Quant aux propos du président de la République, je n’en ferai pas l’exégèse. Il a publiquement prononcé une formule qu’il a lui-même expliquée le lendemain. Peu importe la sympathie personnelle que je pourrais avoir pour quelque maire que ce soit, en tant que garde des Sceaux je rappelle que, pour la célébration du mariage, les maires sont des officiers d’état civil, fonction qu’ils exercent par délégation d’État. À ce titre, ils exécuteront la loi si celle-ci est votée, sans quoi ils s’exposeront à des sanctions. En délégant des actes civils de l’État au maire, la République garantit une égalité de traitement à tous les citoyens sur l’ensemble du territoire.
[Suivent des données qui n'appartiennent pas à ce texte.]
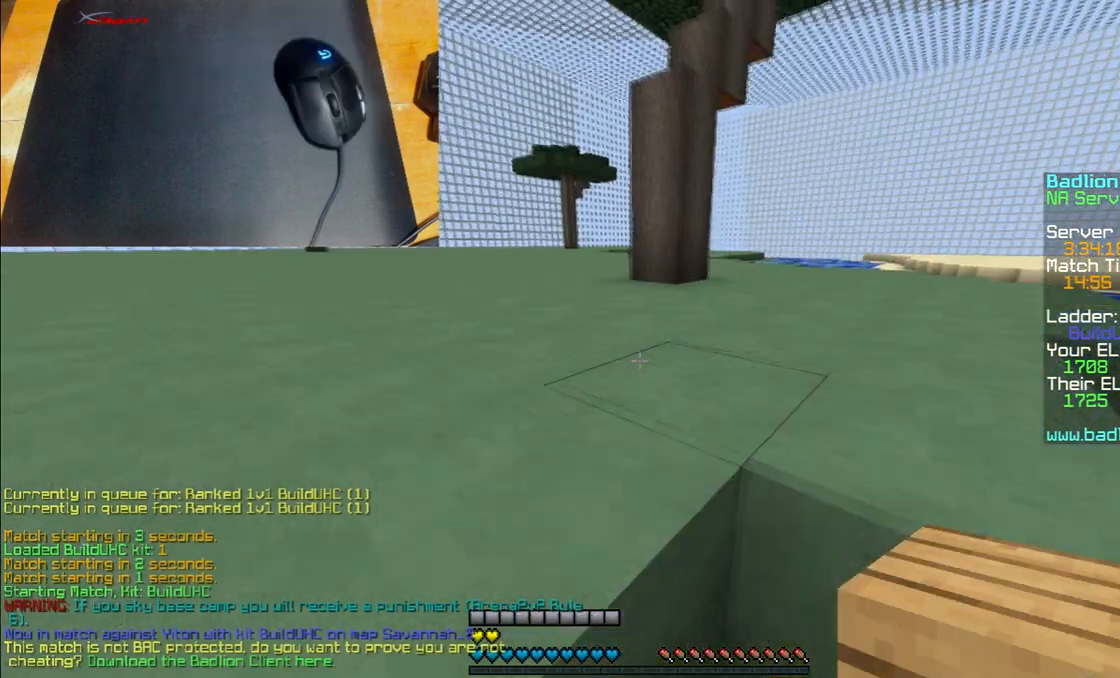
{"keys": ["w"], "mouse": [], "events": []}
M. Philippe Houillon. Le présent texte consacrera, à l’égard de deux parents de même sexe, deux formes de filiation opposables et normalement inscrites sur le livret de famille : l’une adoptive ; l’autre issue de la PMA – car l’accès des couples de femmes à cette dernière sera très probablement autorisé. En outre, la question de la GPA ne manquera pas de se poser : si l’accès à la PMA est ouvert aux couples de femmes, les couples d’hommes demanderont, au nom de l’égalité, à bénéficier de la GPA. Vous avez parlé, madame la ministre déléguée, d’égalité et de suppression des discriminations. Quelle est votre position au sujet de la GPA ?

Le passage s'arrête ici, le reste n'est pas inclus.